LAMANJAMBI.COM – Bupati Muaro Jambi, Dr. Bambang Bayu Suseno, SP, MM, M.Si., secara resmi membuka pelaksanaan Gebyar Ramadan 1447 H/2026 M, Minggu pagi (1/3/2026). Kegiatan tersebut dipusatkan di Lapangan Masjid Jami’ Miftahurrahman, Desa Simpang Sungai Duren, Kecamatan Jambi Luar Kota (Jaluko), dan akan berlangsung selama dua hari.
Pembukaan Gebyar Ramadan turut dihadiri Ketua TP PKK Kabupaten Muaro Jambi, Ririn Novianty, SE, jajaran kepala OPD, serta masyarakat yang memadati lokasi kegiatan sejak pagi hari.
Dalam sambutannya, Bupati yang akrab disapa BBS itu menegaskan bahwa salah satu agenda utama dalam kegiatan tersebut adalah pasar murah sebagai bentuk kepedulian pemerintah daerah terhadap masyarakat, khususnya dalam menjaga stabilitas harga dan daya beli selama bulan Ramadan.
“Pasar murah ini tentunya menawarkan harga yang relatif lebih murah dibandingkan harga di pasaran umum. Untuk itu, kepada masyarakat yang berhak hendaknya dapat memanfaatkannya dengan baik,” ujar BBS.
Antusiasme masyarakat terlihat sejak pembukaan. Warga memanfaatkan kesempatan tersebut untuk membeli berbagai kebutuhan pokok dengan harga terjangkau, mulai dari beras, minyak goreng, gula, hingga bahan pangan lainnya.
Tidak hanya menjadi pusat kuliner dan bazar UMKM, Gebyar Ramadan juga menghadirkan layanan publik terpadu bagi masyarakat. Sejumlah instansi membuka stan pelayanan guna memudahkan warga mengakses berbagai kebutuhan administrasi dan kesehatan.
Dinas Kependudukan dan Pencatatan Sipil (Dukcapil), misalnya, memberikan layanan administrasi kependudukan seperti pembuatan dan pembaruan dokumen. Sementara itu, Dinas Kesehatan menyediakan layanan pemeriksaan kesehatan gratis bagi warga yang hadir.

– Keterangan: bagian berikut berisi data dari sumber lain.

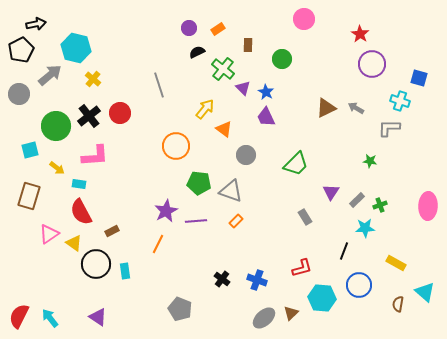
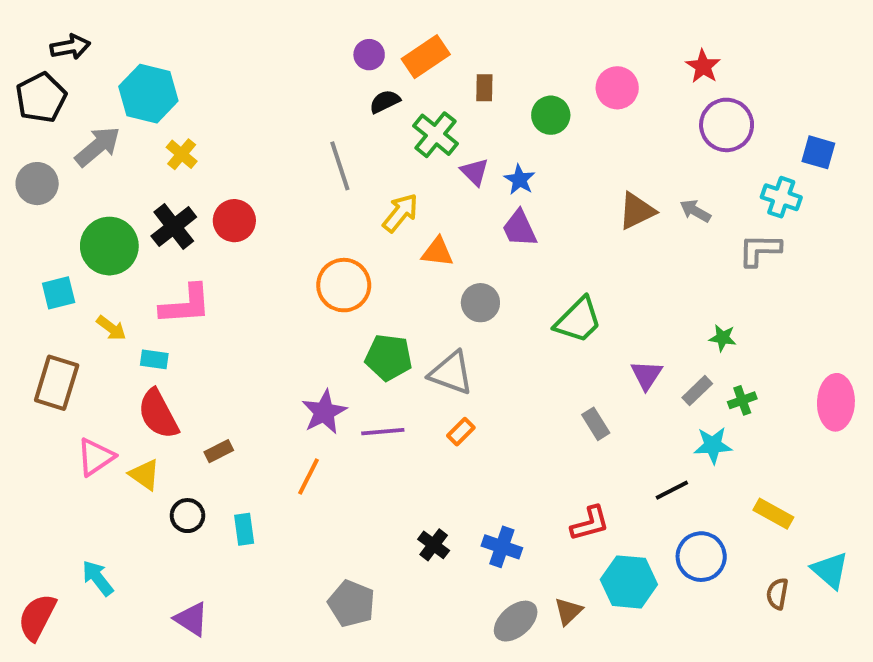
pink circle: (304, 19) -> (617, 88), moved
orange rectangle: (218, 29) -> (426, 57), size x1.6
gray line: (159, 85) -> (340, 166), moved
orange triangle: (224, 129) -> (437, 252), turned -30
green star: (370, 161) -> (723, 338), moved
black line: (344, 251) -> (672, 490), turned 42
black circle: (96, 264) -> (187, 516), size x0.6
cyan arrow: (50, 318) -> (98, 578), moved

Menurut Bupati, kehadiran layanan publik dalam Gebyar Ramadan menjadikan kegiatan tersebut tidak sekadar sebagai pusat ekonomi rakyat, tetapi juga ruang pelayanan yang mudah dijangkau masyarakat.
Ia menambahkan, Ramadan bukan hanya momentum meningkatkan kualitas ibadah secara personal, melainkan juga waktu yang tepat untuk memperkuat kepedulian sosial dan fondasi ekonomi umat.
“Melalui kegiatan ini, kita ingin mempererat kebersamaan sekaligus membantu masyarakat dalam memenuhi kebutuhan selama bulan suci,” pungkasnya.